### [Assignment]
Go through the records and filter out every line lacking the word "Việt"; copy the lines that remain.

** Data section follows **

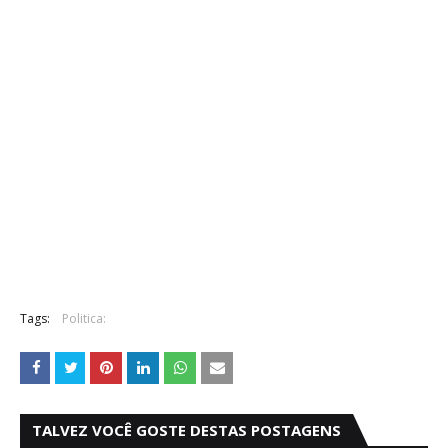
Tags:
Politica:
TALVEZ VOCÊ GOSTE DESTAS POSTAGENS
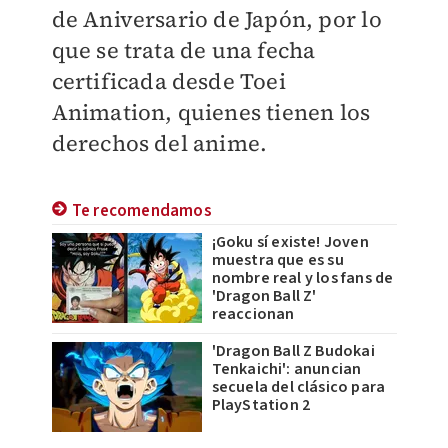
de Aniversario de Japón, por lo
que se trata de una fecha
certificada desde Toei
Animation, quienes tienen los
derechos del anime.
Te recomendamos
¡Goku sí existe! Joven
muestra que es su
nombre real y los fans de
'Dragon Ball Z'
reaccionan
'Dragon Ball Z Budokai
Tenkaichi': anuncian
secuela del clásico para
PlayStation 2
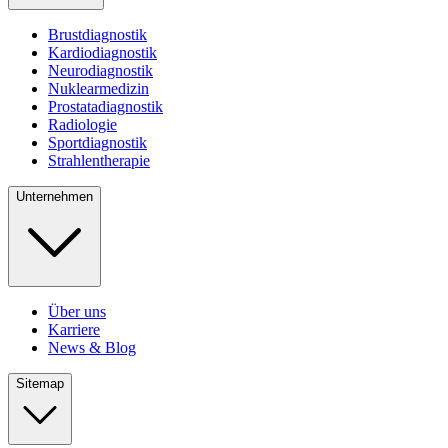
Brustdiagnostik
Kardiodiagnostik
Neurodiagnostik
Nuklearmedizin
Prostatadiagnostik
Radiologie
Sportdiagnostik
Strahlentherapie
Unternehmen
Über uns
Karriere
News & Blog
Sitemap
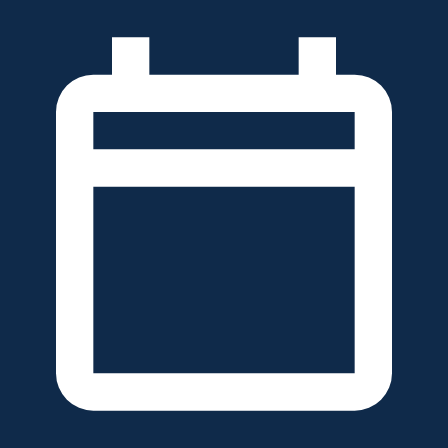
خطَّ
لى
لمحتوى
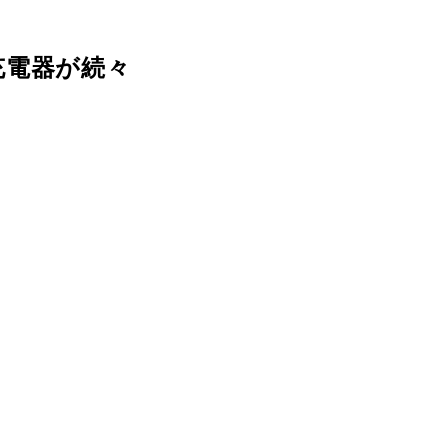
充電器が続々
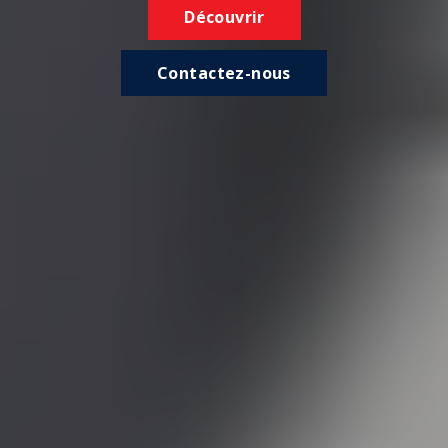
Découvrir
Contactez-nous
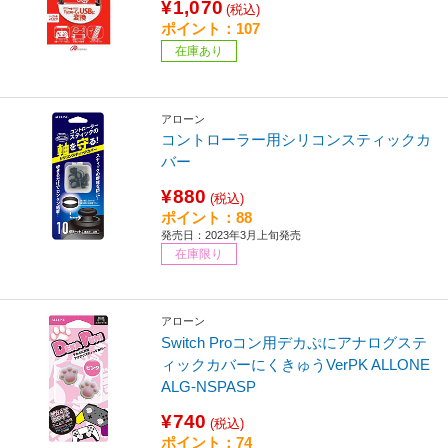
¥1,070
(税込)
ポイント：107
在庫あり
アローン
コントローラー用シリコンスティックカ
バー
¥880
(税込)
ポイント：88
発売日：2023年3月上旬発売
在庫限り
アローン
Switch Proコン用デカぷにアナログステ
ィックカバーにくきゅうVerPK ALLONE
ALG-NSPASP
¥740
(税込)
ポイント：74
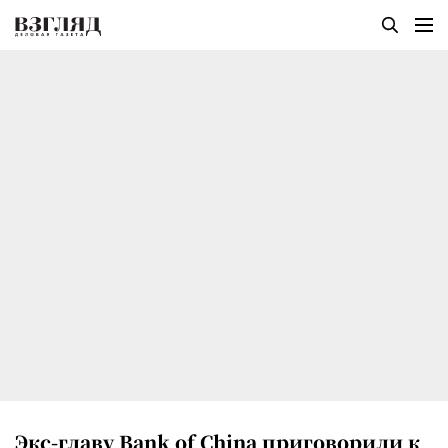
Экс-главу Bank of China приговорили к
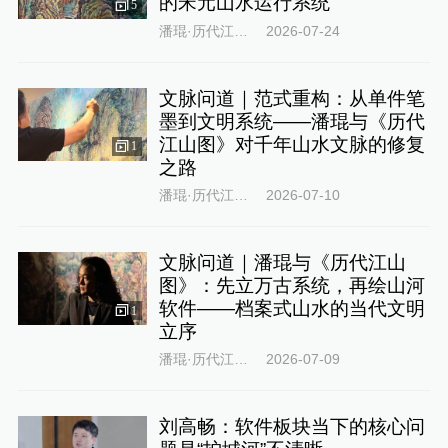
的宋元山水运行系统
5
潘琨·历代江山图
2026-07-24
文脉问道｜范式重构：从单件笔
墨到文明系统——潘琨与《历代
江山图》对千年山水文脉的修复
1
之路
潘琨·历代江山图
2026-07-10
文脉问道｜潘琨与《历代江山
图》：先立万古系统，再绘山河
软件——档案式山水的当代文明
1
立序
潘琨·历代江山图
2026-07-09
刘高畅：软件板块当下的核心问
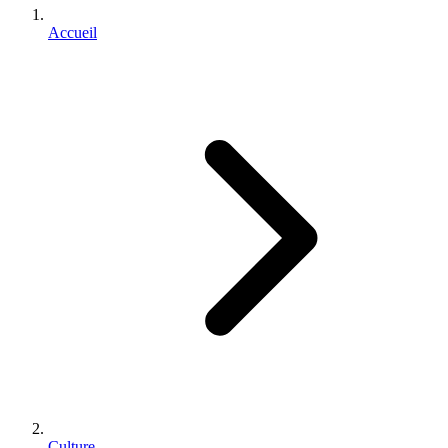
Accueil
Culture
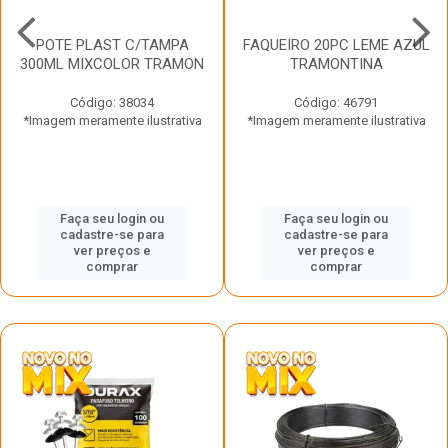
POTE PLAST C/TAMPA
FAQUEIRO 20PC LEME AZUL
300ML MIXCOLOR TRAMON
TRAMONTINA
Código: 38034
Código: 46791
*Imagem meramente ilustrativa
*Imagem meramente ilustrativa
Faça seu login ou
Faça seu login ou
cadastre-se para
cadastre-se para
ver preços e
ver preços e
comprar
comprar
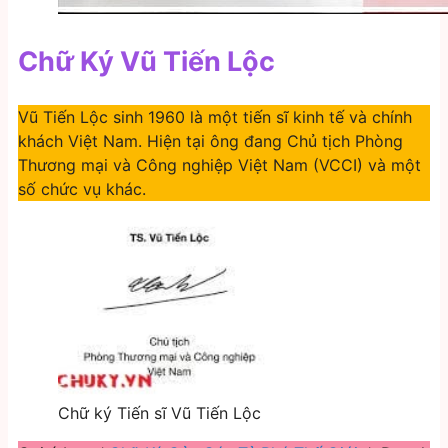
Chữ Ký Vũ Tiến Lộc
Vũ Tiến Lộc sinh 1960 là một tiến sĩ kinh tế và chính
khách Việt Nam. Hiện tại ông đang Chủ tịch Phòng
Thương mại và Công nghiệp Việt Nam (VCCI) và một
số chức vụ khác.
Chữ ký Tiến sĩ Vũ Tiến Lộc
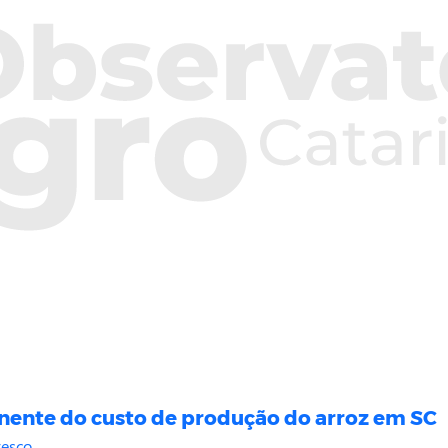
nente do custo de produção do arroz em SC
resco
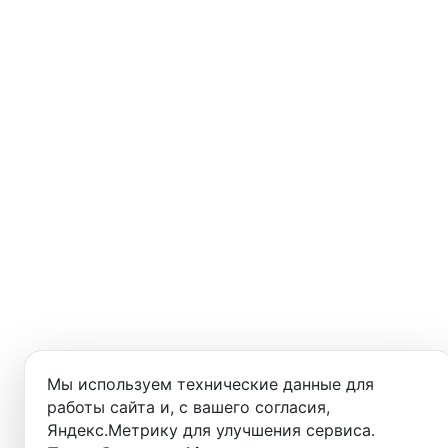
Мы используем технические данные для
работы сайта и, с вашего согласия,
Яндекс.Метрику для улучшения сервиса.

** End of Data section **

### [Solution for this task]
khách Việt Nam. Hiện tại ông đang Chủ tịch Phòng
Thương mại và Công nghiệp Việt Nam (VCCI) và một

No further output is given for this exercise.